About this task: Extract the lines unchanged from the start of the rows below through the line that contains "Reading left to", keeping both ends. Leave the pictures out of your answer.

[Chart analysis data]
# # #
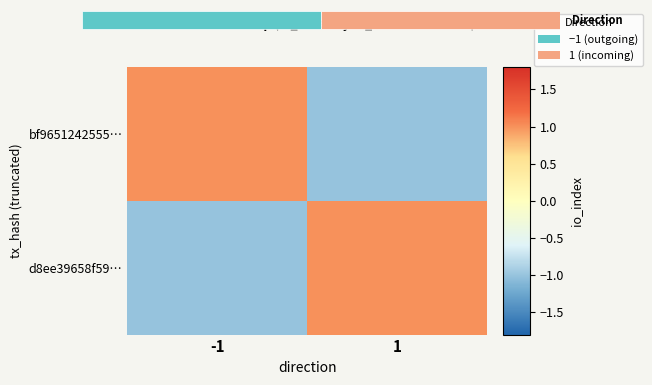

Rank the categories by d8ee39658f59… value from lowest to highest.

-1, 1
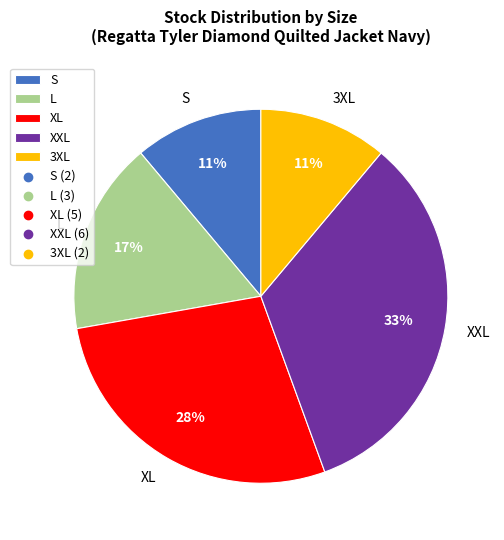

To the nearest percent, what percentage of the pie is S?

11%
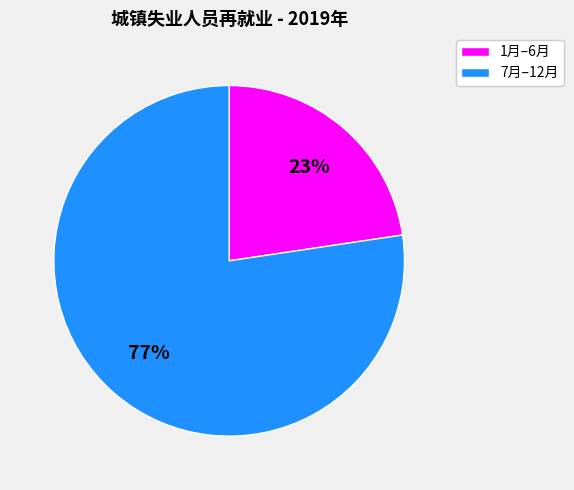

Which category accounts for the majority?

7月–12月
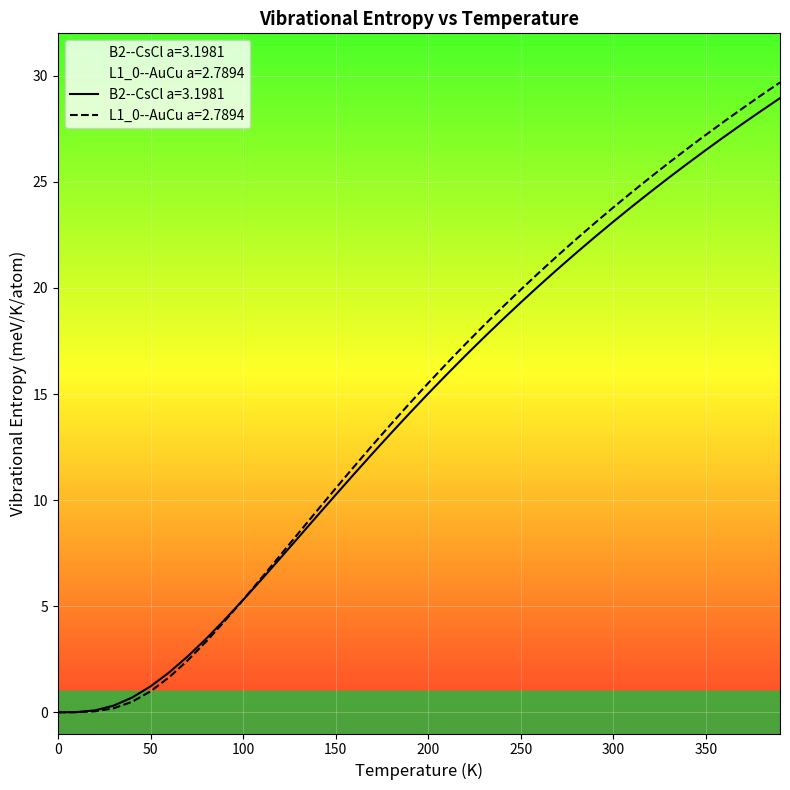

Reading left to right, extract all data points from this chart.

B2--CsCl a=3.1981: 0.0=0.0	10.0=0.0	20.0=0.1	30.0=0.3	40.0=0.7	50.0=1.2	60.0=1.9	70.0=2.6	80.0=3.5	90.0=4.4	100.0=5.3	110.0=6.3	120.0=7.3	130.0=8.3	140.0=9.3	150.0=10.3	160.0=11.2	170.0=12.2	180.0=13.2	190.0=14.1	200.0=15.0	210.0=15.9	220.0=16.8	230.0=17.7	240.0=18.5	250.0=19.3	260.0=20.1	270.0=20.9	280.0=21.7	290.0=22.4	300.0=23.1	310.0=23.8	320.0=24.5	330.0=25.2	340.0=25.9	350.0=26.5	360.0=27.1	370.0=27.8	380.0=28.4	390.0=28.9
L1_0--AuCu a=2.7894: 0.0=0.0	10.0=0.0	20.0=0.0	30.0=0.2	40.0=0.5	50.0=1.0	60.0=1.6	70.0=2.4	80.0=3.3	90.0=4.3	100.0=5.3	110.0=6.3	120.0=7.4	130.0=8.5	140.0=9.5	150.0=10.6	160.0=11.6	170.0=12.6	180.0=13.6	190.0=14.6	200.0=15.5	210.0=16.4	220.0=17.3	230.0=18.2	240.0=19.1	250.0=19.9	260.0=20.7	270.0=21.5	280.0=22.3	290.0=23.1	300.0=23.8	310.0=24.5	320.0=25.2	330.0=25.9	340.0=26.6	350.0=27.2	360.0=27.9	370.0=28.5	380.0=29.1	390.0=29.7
# # #
Solved exercise:
Rank the categories by d8ee39658f59… value from lowest to highest.

-1, 1

To the nearest percent, what percentage of the pie is S?

11%

Which category accounts for the majority?

7月–12月

Reading left to right, extract all data points from this chart.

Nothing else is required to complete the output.